» **Instructions to follow**
Format the lines of all the items below as a single numbered list, skipping blank lines. Leave the pictures out of the output.

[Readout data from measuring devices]
┏━━
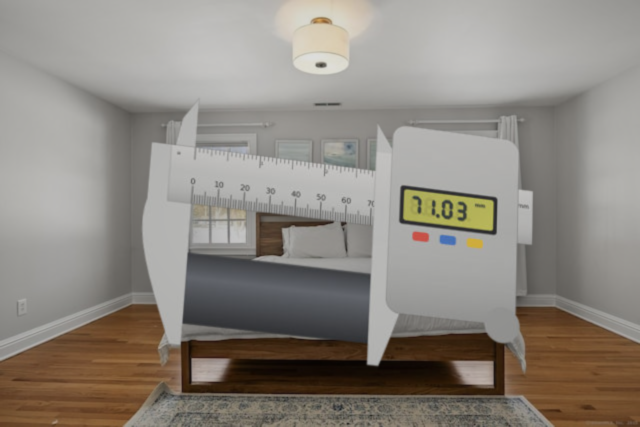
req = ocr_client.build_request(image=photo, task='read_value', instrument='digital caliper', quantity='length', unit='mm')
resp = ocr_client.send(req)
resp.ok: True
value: 71.03 mm
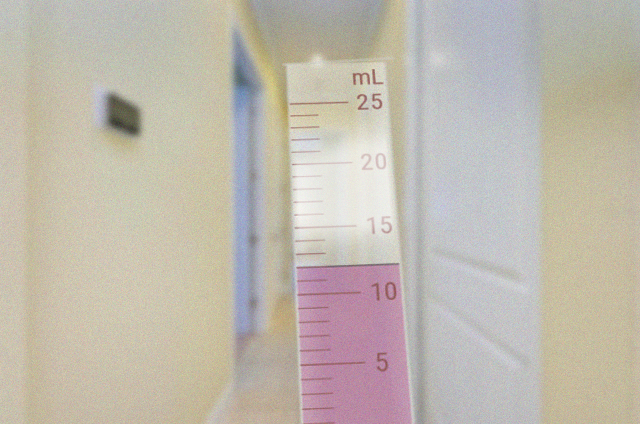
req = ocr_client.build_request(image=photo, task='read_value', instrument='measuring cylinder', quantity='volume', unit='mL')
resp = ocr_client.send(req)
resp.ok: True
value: 12 mL
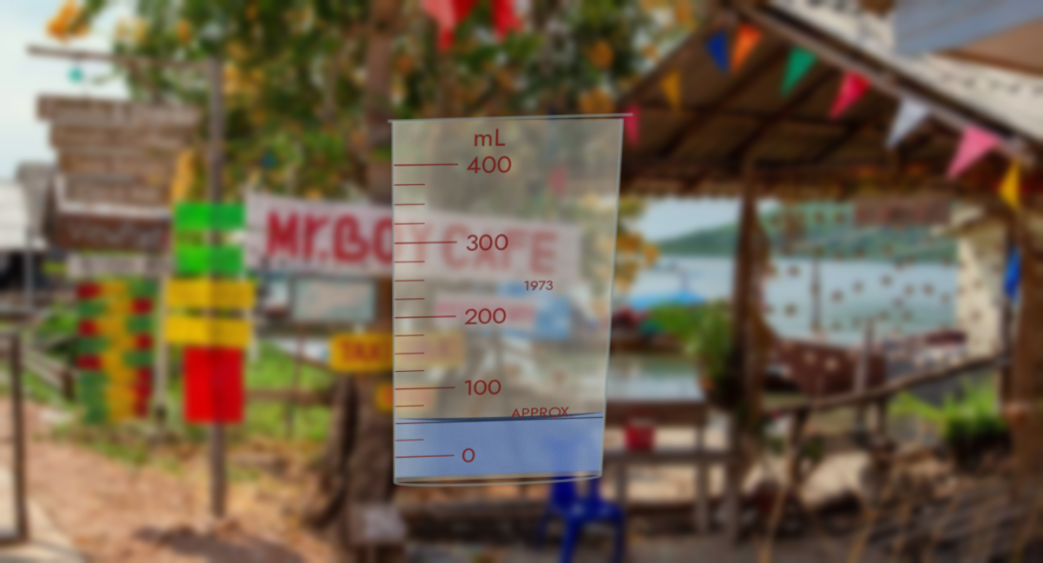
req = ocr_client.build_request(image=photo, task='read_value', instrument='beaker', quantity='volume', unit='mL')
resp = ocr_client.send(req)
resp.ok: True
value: 50 mL
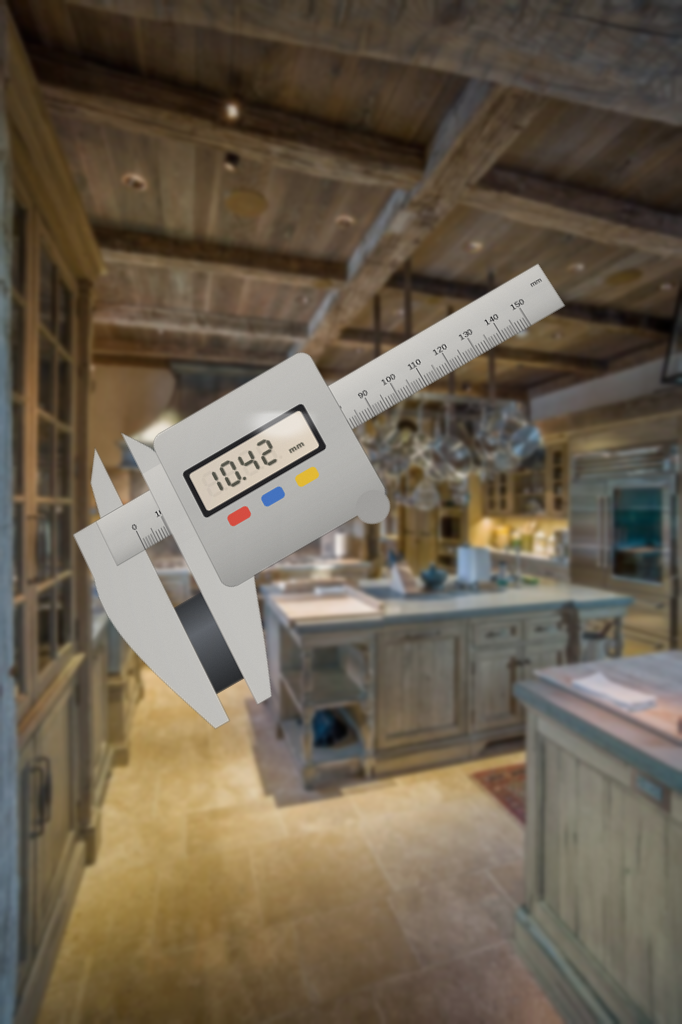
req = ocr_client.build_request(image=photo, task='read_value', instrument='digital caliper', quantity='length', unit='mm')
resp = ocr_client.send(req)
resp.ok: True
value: 10.42 mm
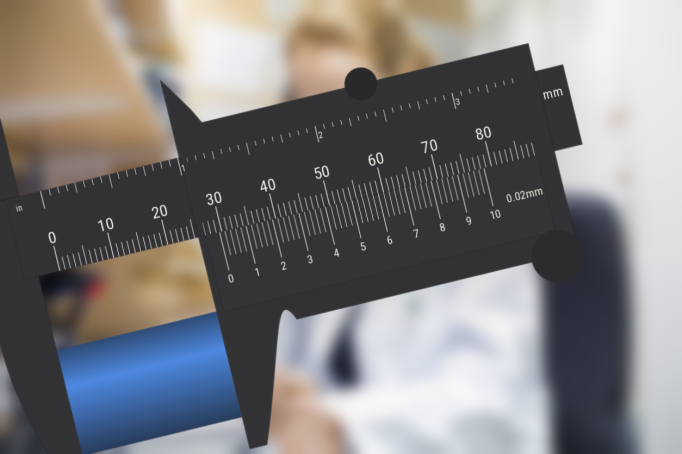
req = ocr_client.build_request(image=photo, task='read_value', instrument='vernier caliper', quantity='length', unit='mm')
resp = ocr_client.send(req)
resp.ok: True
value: 29.6 mm
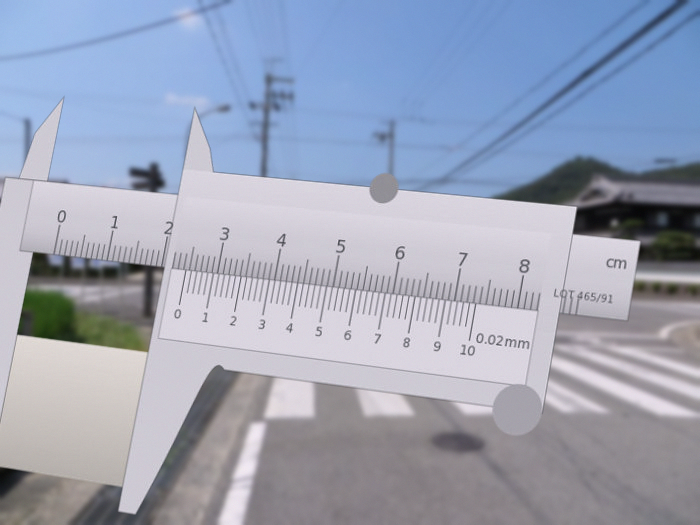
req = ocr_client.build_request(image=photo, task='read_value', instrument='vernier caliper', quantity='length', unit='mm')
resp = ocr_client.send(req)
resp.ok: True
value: 24.4 mm
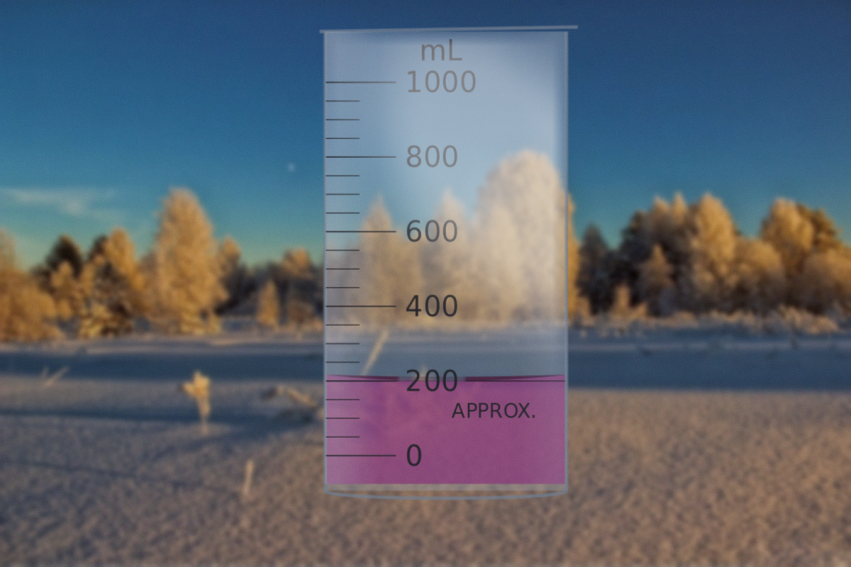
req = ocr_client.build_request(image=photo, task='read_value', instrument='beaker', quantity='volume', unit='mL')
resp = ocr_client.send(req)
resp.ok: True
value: 200 mL
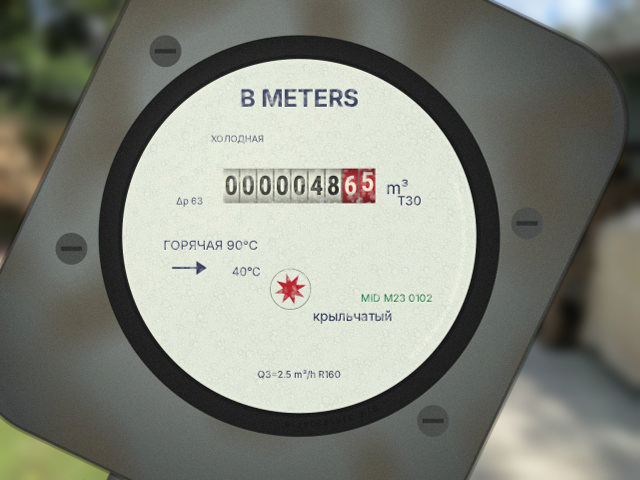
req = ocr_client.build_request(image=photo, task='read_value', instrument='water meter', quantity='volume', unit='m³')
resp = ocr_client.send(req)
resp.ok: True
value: 48.65 m³
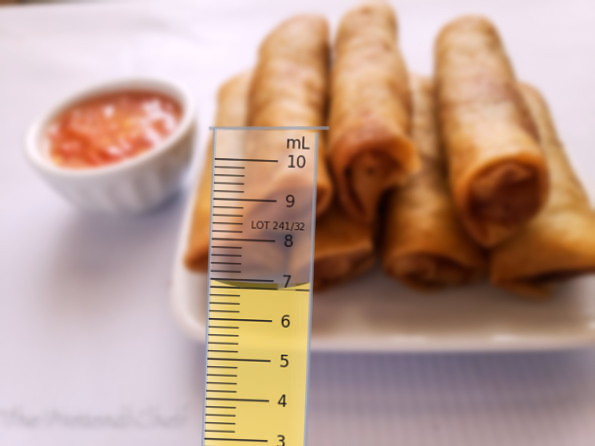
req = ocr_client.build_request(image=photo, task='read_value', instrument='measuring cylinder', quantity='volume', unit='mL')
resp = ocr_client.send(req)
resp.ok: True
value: 6.8 mL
┗━━
» **Problem solution**
1. req = ocr_client.build_request(image=photo, task='read_value', instrument='digital caliper', quantity='length', unit='mm')
2. resp = ocr_client.send(req)
3. resp.ok: True
4. value: 71.03 mm
5. req = ocr_client.build_request(image=photo, task='read_value', instrument='measuring cylinder', quantity='volume', unit='mL')
6. resp = ocr_client.send(req)
7. resp.ok: True
8. value: 12 mL
9. req = ocr_client.build_request(image=photo, task='read_value', instrument='beaker', quantity='volume', unit='mL')
10. resp = ocr_client.send(req)
11. resp.ok: True
12. value: 50 mL
13. req = ocr_client.build_request(image=photo, task='read_value', instrument='digital caliper', quantity='length', unit='mm')
14. resp = ocr_client.send(req)
15. resp.ok: True
16. value: 10.42 mm
17. req = ocr_client.build_request(image=photo, task='read_value', instrument='vernier caliper', quantity='length', unit='mm')
18. resp = ocr_client.send(req)
19. resp.ok: True
20. value: 29.6 mm
21. req = ocr_client.build_request(image=photo, task='read_value', instrument='vernier caliper', quantity='length', unit='mm')
22. resp = ocr_client.send(req)
23. resp.ok: True
24. value: 24.4 mm
25. req = ocr_client.build_request(image=photo, task='read_value', instrument='beaker', quantity='volume', unit='mL')
26. resp = ocr_client.send(req)
27. resp.ok: True
28. value: 200 mL
29. req = ocr_client.build_request(image=photo, task='read_value', instrument='water meter', quantity='volume', unit='m³')
30. resp = ocr_client.send(req)
31. resp.ok: True
32. value: 48.65 m³
33. req = ocr_client.build_request(image=photo, task='read_value', instrument='measuring cylinder', quantity='volume', unit='mL')
34. resp = ocr_client.send(req)
35. resp.ok: True
36. value: 6.8 mL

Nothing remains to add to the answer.